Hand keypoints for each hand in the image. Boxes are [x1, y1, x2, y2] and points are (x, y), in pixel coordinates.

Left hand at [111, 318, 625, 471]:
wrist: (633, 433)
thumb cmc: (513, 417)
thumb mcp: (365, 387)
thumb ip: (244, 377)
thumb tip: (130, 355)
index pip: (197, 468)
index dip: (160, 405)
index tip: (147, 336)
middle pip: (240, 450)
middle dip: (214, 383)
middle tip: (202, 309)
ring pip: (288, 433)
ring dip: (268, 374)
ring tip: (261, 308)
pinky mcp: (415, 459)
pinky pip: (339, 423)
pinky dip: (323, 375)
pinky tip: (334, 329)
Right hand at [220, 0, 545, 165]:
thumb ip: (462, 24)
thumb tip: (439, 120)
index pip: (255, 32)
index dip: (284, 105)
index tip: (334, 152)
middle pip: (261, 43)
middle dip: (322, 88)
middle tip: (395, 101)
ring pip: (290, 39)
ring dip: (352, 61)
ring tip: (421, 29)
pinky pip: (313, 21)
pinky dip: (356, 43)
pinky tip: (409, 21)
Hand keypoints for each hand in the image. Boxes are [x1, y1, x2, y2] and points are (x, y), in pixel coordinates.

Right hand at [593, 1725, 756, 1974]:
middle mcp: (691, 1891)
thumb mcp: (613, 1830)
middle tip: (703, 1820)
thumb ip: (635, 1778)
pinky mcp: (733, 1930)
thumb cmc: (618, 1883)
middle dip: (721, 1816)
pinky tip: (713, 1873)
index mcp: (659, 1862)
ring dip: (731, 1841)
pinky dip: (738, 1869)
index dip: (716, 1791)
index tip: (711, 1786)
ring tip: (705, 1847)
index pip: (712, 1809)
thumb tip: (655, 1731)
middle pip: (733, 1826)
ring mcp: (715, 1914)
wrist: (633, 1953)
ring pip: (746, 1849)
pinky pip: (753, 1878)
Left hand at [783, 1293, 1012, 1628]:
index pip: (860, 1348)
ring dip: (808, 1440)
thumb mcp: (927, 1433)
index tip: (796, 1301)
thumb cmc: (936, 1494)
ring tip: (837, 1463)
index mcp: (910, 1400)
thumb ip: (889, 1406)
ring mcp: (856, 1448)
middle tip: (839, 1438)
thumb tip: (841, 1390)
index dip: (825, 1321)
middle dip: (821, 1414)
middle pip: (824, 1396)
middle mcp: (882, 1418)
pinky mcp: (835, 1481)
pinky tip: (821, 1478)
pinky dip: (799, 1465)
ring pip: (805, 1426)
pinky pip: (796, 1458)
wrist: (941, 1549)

◆ ◆ ◆

» TASK STATEMENT: In the listing above, find the line containing "thumb ip: (462, 24)", then reproduce it and each line after it through the end, exactly and with nothing added.

» TASK RESPONSE:
thumb ip: (462, 24)
thumb tip: (439, 120)
index pip: (255, 32)
index dip: (284, 105)
index tip: (334, 152)
middle pip: (261, 43)
middle dip: (322, 88)
middle tip: (395, 101)
ring pip: (290, 39)
ring dip: (352, 61)
ring tip: (421, 29)
pinky pip: (313, 21)
pinky dip: (356, 43)
pinky tip: (409, 21)
Hand keypoints for each hand in the image. Boxes are [x1, y1, x2, y2] and points are (x, y), in pixel coordinates.

Right hand at [593, 1725, 756, 1974]:
middle mcp: (691, 1891)
thumb mcp: (613, 1830)
middle tip: (703, 1820)
thumb ip: (635, 1778)
pinky mcp: (733, 1930)
thumb cmc: (618, 1883)
middle dip: (721, 1816)
pinky tip: (713, 1873)
index mcp: (659, 1862)
ring dip: (731, 1841)
pinky dip: (738, 1869)
index dip: (716, 1791)
index tip: (711, 1786)
ring tip: (705, 1847)
index pip: (712, 1809)
thumb tip: (655, 1731)
middle pip: (733, 1826)
ring mcp: (715, 1914)
wrist: (633, 1953)
ring pip: (746, 1849)
pinky pip: (753, 1878)
Left hand at [783, 1293, 1012, 1628]:
index pip: (860, 1348)
ring dip: (808, 1440)
thumb mcp: (927, 1433)
index tip: (796, 1301)
thumb cmc: (936, 1494)
ring tip: (837, 1463)
index mcp: (910, 1400)
thumb ip: (889, 1406)
ring mcp: (856, 1448)
middle tip: (839, 1438)
thumb tip: (841, 1390)
index dip: (825, 1321)
middle dip: (821, 1414)
middle pip: (824, 1396)
middle mcp: (882, 1418)
pinky mcp: (835, 1481)
pinky tip: (821, 1478)
pinky dip: (799, 1465)
ring pip: (805, 1426)
pinky pip: (796, 1458)
wrist: (941, 1549)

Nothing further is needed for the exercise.